Even the reversals in trends in suicide and drug-related deaths within the past decade in Australia, while obviously welcome, do not necessarily mean an improvement in well-being. Continuing adverse trends in broader measures of psychological well-being, including suicidal behaviour, suggest that more young people are getting help, not that fewer now need help.
The sources of psychological and social problems in youth commonly include: difficulties with family, friends and school, including conflict, abuse, neglect and failure; dietary changes and environmental pollution; changes in adolescent transitions, including the emergence of a youth culture that separates young people from adults; socio-economic factors, such as poverty, disadvantage, inequality and unemployment; and cultural change, such as media influences and increasing individualism and materialism. These factors are not mutually exclusive, rather they represent different layers or levels of explanation that are often interrelated.
A central issue is not so much how well young people are coping with, or adapting to, these changes, but how and under what conditions young people’s wellbeing is maximised. “Resilience” and “the capacity to cope” imply an exposure to potentially adverse situations and circumstances. That most young people possess these qualities doesn't mean the effects of social change on human health and potential can be ignored.
Particularly important is the way that social changes, including the processes of fragmentation and individualisation, have increased uncertainty in young people’s lives. This uncertainty underscores a need to make sense of it all, and “make a life” for one’s self. Young people make their lives by using various resources, especially those drawn from trusted relationships, to create story lines about who they are and where their lives are leading.
Social changes feed into this narrative process in complex ways which cannot easily be captured in statistical associations. While the costs and benefits of social change are not evenly distributed in the youth population, nor are they confined to particular groups.
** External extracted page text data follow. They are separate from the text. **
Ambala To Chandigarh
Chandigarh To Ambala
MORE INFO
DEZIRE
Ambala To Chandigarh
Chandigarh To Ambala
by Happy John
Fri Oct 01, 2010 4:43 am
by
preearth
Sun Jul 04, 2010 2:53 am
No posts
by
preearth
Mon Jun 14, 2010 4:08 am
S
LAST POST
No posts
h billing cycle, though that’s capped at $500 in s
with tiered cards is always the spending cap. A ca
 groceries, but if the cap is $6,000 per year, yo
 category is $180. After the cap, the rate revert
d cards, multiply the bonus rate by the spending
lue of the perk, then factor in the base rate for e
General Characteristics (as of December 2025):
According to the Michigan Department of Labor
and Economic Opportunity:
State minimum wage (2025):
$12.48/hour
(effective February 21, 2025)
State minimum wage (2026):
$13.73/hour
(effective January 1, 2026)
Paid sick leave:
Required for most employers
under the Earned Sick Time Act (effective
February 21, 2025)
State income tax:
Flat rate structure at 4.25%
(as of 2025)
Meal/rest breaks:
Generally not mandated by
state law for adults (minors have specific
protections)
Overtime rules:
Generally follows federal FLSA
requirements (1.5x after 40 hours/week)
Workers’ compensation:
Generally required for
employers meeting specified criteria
Costs are being incurred across the social spectrum: from unemployed, poorly educated young men who are being excluded from social participation, to privileged, well-educated young women who are experiencing considerable stress because of high, and sometimes conflicting, expectations and aspirations.
Changes that affect everyone can, therefore, affect people differently and contribute to specific problems that only some experience.
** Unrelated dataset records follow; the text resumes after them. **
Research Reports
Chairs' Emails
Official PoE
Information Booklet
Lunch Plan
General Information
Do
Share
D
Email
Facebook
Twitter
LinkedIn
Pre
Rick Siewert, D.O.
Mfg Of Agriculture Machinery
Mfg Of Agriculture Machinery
The project’s achievements lie in identifying - and bringing out into the open - critical differences (“flashpoints”) in disciplinary perspectives, and in proposing “signposts” for further research and policy development.
On the “flashpoints”, project participants did not agree on: whether trends in well-being can be generalised to describe generations; the extent to which different measures and findings can be explained and reconciled; the relative importance of social influences and individual agency in determining well-being; the social significance of recent research showing brain development continues into early adulthood; and whether potential and well-being are separate and distinct.
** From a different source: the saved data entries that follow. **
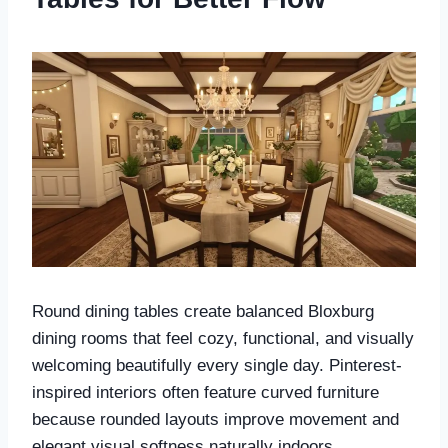
Round dining tables create balanced Bloxburg
dining rooms that feel cozy, functional, and visually
welcoming beautifully every single day. Pinterest-
inspired interiors often feature curved furniture
because rounded layouts improve movement and
elegant visual softness naturally indoors.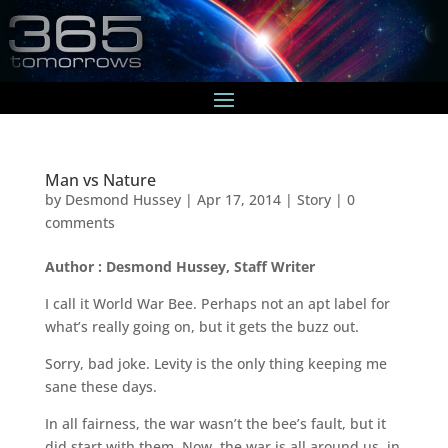
Man vs Nature
by
Desmond Hussey
|
Apr 17, 2014
|
Story
|
0
comments
Author : Desmond Hussey, Staff Writer
I call it World War Bee. Perhaps not an apt label for
what’s really going on, but it gets the buzz out.
Sorry, bad joke. Levity is the only thing keeping me
sane these days.
In all fairness, the war wasn’t the bee’s fault, but it
did start with them. Now, the war is all around us, in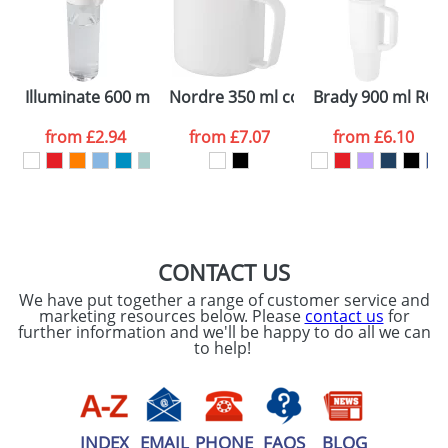
Artwork Notes
ATTACH ARTWORK
Please tick if you
Illuminate 600 ml RPET water bottle
Nordre 350 ml copper vacuum insul
Brady 900 ml RCS c
consent to your
data being
processed as per
from
£2.94
from
£7.07
from
£6.10
our
Privacy Policy
SEND REQUEST
CONTACT US
We have put together a range of customer service and
marketing resources below. Please
contact us
for
further information and we'll be happy to do all we can
to help!
INDEX
EMAIL
PHONE
FAQS
BLOG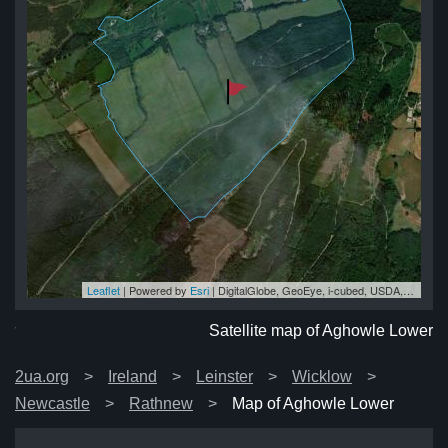
Leaflet
| Powered by
Esri
|
DigitalGlobe, GeoEye, i-cubed, USDA, USGS, AEX, Getmapping, Aerogrid, IGN, IGP, swisstopo, and the GIS User Community
er
er
er
er
er
Satellite map of Aghowle Lower
2ua.org
Ireland
Leinster
Wicklow
Newcastle
Rathnew
Map of Aghowle Lower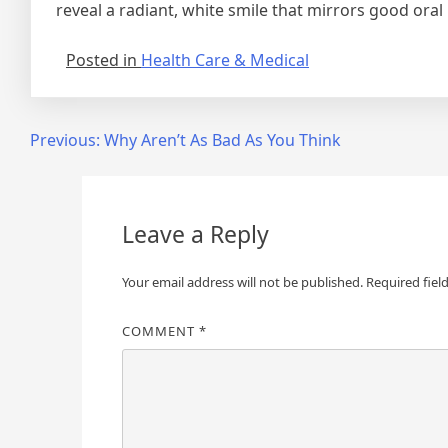
reveal a radiant, white smile that mirrors good oral h
Posted in
Health Care & Medical
Post
Previous:
Why Aren’t As Bad As You Think
navigation
Leave a Reply
Your email address will not be published.
Required fiel
COMMENT
*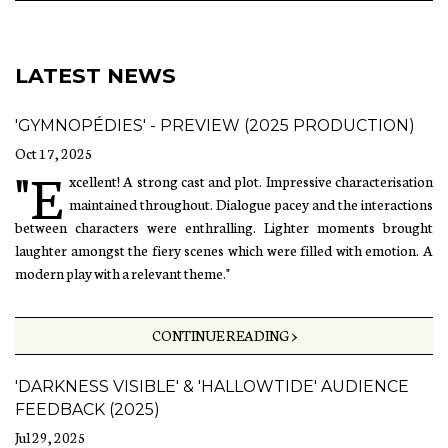
LATEST NEWS
'GYMNOPÉDIES' - PREVIEW (2025 PRODUCTION)
Oct 17, 2025
"E
xcellent! A strong cast and plot. Impressive characterisation
maintained throughout. Dialogue pacey and the interactions
between characters were enthralling. Lighter moments brought
laughter amongst the fiery scenes which were filled with emotion. A
modern play with a relevant theme."
CONTINUE READING >
'DARKNESS VISIBLE' & 'HALLOWTIDE' AUDIENCE
FEEDBACK (2025)
Jul 29, 2025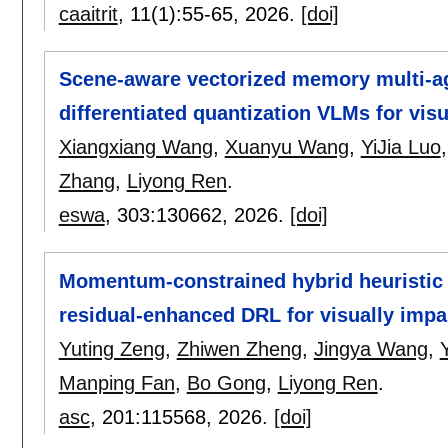
caaitrit
, 11(1):
55-65
,
2026.
[doi]
Scene-aware vectorized memory multi-a
differentiated quantization VLMs for vis
Xiangxiang Wang
,
Xuanyu Wang
,
YiJia Luo
Zhang
,
Liyong Ren
.
eswa
, 303:
130662
,
2026.
[doi]
Momentum-constrained hybrid heuristic 
residual-enhanced DRL for visually impa
Yuting Zeng
,
Zhiwen Zheng
,
Jingya Wang
,
Manping Fan
,
Bo Gong
,
Liyong Ren
.
asc
, 201:
115568
,
2026.
[doi]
With respect to the “signposts”, the project suggests a need for a greater focus in both research and policy on the following if young people's situation is to be optimised: the “big picture” of the broad social changes reshaping life today; total health and well-being, not just ill health; the “mainstream” of youth, not only the marginalised and at-risk; and the social and cultural resources that are as important to well-being as material and economic resources.
Important too, the project’s findings highlight that the most effective policy responses will not be simply about attempting to enhance young people’s resilience, flexibility and adaptability and so to mould them to suit changing social circumstances. Realising young people’s potential and optimising their well-being also mean shaping social conditions to suit their needs.
We need to acknowledge that broad social changes do not “just happen”, but flow from the choices people make, individually and collectively; to question the often-assumed links between means and ends that underpin these changes; and to allow time for reflection, for conversations about the things that matter, and for asking questions as well as seeking solutions.